Indigenous exhibit explores stereotypes

Deanne Pittman, Centretown News
An exhibit by First Nations artist Barry Ace at city hall’s Karsh-Masson Gallery examines indigenous stereotypes. His work is on display until March 6.
Barry Ace’s Mnemonic (RE)Manifestations exhibit opened Jan. 28 at city hall’s Karsh- Masson Gallery, where the artist was present to speak to an audience about his latest solo exhibition.

The show explores and rethinks Anishinaabeg culture, traditions and memories, and how they remain essentially the same through repetition over generations but still evolve in a contemporary world. 

In the exhibit, Ottawa-based Ace illustrates this concept of time by incorporating traditional material in a contemporary fashion. 

In installation pieces such as Digital Bandolier, the artist makes use of modern technological components such as electrical dials, capacitors and resistors to create floral glass beadwork designs. 

“The bead itself is an animate object and we consider it to have a spirit and energy,” said Ace. “I like the aspect of the capacitor, which also stores energy, as a metaphor between the bead that has an imbued animate quality and the electric component that has the same.”

PhD student Alexandra Nahwegahbow, author of the accompanying Mnemonic (Re)Manifestations essay that explores Ace’s work, said the artist made electrical components indigenous just like native people indigenized beads that were brought from Europe. 

“Barry made them Anishinaabe all of a sudden,” says Nahwegahbow. 

As for the motifs and icons that are present in Ace’s work, they reflect on the exhibit’s title, which signifies devices that trigger memories. “They have a cultural meaning within them,” said Ace, adding that some motifs, such as flowers, are medicinal flowers and have healing powers, whereas some icons represent mythological figures.  

Ace’s pieces not only have aesthetic purposes, but they also reflect on stereotypes people may harbour about indigenous culture. “It challenges the anthropological construct that somehow we’re inauthentic if we use any signs of modernity in our work,” explained the artist.

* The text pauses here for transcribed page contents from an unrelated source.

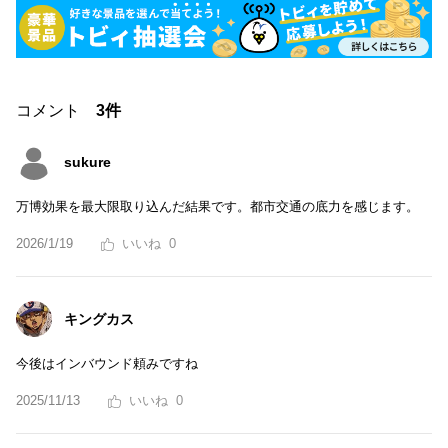
コメント
3件
sukure
万博効果を最大限取り込んだ結果です。都市交通の底力を感じます。
2026/1/19
0
キングカス
今後はインバウンド頼みですね
2025/11/13
0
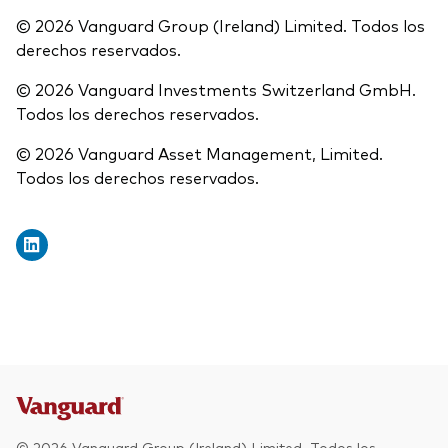
© 2026 Vanguard Group (Ireland) Limited. Todos los
derechos reservados.
© 2026 Vanguard Investments Switzerland GmbH.
Todos los derechos reservados.
© 2026 Vanguard Asset Management, Limited.
Todos los derechos reservados.
© 2026 Vanguard Group (Ireland) Limited. Todos los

  Nahwegahbow said that Ace infused his work with an Anishinaabe world view and philosophy. “I think a lot of his work is questioning this idea of authenticity and questioning this idea of us only being able to live in the past,” she said. 

“People have all those stereotypes of us, but we’re really contemporary people,” explained Nahwegahbow, adding that this participation in the contemporary world doesn’t make indigenous people any less Anishinaabeg.

Ace is a member of M’Chigeeng First Nation, Manitoulin Island. He draws inspiration from multiple facets of traditional Anishinaabeg (Odawa) culture gathered from historical sources, traditional knowledge, found objects and cultural research.

Over the years, many of his exhibitions have appeared in Ottawa in places such as the Ottawa Art Gallery, Gallery 101, Ottawa City Hall, SAW Gallery and SAW Video, the Canada Council Art Bank,  and others.

The artist’s pieces also reflect on the idea of “survivance.” In some of them, such as in Niibwa Ndanwendaagan, Ace installed Pow Wow, a film from 1925 shot on Manitoulin Island that depicts an Anishinaabe community performing cultural dances for visiting bureaucrats when it was technically illegal for them to do so. 

Dancing for the entertainment of those bureaucrats was an exception to the rule, said Ace. 

“It’s really honoring the tenacity of the people to survive and to maintain culture despite the attempts by the federal government to eradicate it,” he added.

The artist not only honours his people, but also the life of his adopted brother Charlie, who passed away “into the spirit world in the spring of 2014,” as stated in Nahwegahbow’s essay. 

In Ace’s Memory Landscape piece, the artist documents their journey together across their traditional territory, and he inserts motifs, symbols, and figures between photographs on scrolls of birchbark that help recount “complex histories, narratives and the ceremonial songs of healers and medicine people.” 

“That particular piece is my life,” said Ace. “It starts with life as fire and death at the end,” he explained, adding that he installed it this time in a way that goes form Spring, Summer, Fall, Winter, and then death.

“I stood in front of it and started to cry,” Victoria Henry, former director of the Canada Council Art Bank, said about Memory Landscape.

 “He successfully brought together a contemporary piece of images, but really evocative of the landscape that was always there,” she said, adding that Ace made a synthesis of so many things in one work.

 

Ace’s Mnemonic (Re)Manifestation exhibition will be on display until March 6 at the Karsh-Masson Gallery at city hall.